The first leap of facial recognition technology to enter the American mainstream coincided with a major controversy. In 2001, the United States police force used this technology to monitor the Super Bowl game, and the decision was met with widespread criticism. Critics believed that the police had violated the rights of citizens in the 4th Amendment of the US Constitution and had investigated people without justifiable reasons.

About a decade later, the power of computers reached a level where facial recognition systems could be trained with powerful neural networks, and the situation changed. As early as 2014, Facebook publicly announced that it was using DeepFace software to recognize users’ faces in photos.
This technology first entered consumer devices in 2015 with software such as Windows Hello and Trusted Face on Android. A little later, Apple brought this technology to the iPhone X in 2017, so that gradually most phones will be equipped with this feature.
Advantages and disadvantages of facial recognition systems
Proponents of this technology say that facial recognition has made many people’s jobs easier. These systems can be used to unlock phones and laptops, make payments, categorize images, pass through airport and stadium gates, and so on.

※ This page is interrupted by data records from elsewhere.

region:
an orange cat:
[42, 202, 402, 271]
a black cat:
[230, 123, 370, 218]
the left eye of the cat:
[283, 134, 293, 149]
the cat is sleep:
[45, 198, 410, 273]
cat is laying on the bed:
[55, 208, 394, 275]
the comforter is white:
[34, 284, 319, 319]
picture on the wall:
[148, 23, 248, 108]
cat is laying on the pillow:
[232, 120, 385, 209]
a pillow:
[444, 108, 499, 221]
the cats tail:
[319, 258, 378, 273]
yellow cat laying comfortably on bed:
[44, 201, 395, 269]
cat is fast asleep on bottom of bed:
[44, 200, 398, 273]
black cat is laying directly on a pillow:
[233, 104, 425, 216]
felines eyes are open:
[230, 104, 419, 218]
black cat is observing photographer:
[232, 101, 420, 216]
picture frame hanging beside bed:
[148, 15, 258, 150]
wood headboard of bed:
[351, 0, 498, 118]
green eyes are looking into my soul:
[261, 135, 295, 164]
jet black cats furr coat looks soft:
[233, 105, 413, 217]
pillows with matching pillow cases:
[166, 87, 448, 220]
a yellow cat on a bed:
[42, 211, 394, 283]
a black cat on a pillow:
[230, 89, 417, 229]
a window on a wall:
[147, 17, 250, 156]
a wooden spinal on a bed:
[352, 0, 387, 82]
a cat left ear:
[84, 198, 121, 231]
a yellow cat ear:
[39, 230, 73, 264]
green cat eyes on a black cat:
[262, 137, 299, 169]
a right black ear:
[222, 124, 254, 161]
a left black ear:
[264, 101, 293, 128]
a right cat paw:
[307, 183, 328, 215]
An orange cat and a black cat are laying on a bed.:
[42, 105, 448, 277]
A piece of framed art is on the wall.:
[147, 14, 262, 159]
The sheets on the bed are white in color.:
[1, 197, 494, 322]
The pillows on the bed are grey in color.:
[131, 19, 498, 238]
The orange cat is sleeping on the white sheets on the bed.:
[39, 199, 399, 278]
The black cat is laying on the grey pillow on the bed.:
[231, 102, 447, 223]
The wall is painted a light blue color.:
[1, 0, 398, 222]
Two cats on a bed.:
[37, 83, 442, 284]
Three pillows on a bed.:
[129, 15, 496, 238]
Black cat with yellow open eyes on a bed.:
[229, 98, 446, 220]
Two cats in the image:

On the other hand, some other supporters of this technology point to the use of this capability to detect criminals. This issue can reduce the risk of terrorist incidents, especially in large and crowded events. Government agencies around the world have made great efforts to implement these methods in recent years, and China can be cited as the largest consumer of these systems to monitor citizens.

However, opponents of facial recognition say that the advantages of this technology do not outweigh its disadvantages. They believe that these systems can violate the privacy of citizens and that the people who control these softwares cannot be trusted.
On the other hand, the incidence of errors in facial recognition systems is still too high to rely on this technology. These systems still have a lot of errors and sometimes wrongly identify innocent people instead of guilty people or they can make huge errors with biases in the data they receive.
Critics also believe that there is no way for people to evaluate the performance of government facial recognition systems, and that these algorithms are often proprietary, and researchers are not allowed to verify their performance.
The future of facial recognition technology
Many technology companies are constantly optimizing their systems to improve their accuracy and speed up their operations. These companies are trying so that this technology can recognize users’ faces even in dark environments and from inappropriate angles.
However, experts believe that there should be clear and appropriate rules for the correct use of this technology. This issue, both in the corporate dimension, in the government dimension and in the personal dimension, should be specified with fair laws so that there is no possibility of its abuse and everyone can benefit from the benefits of these systems in the same way.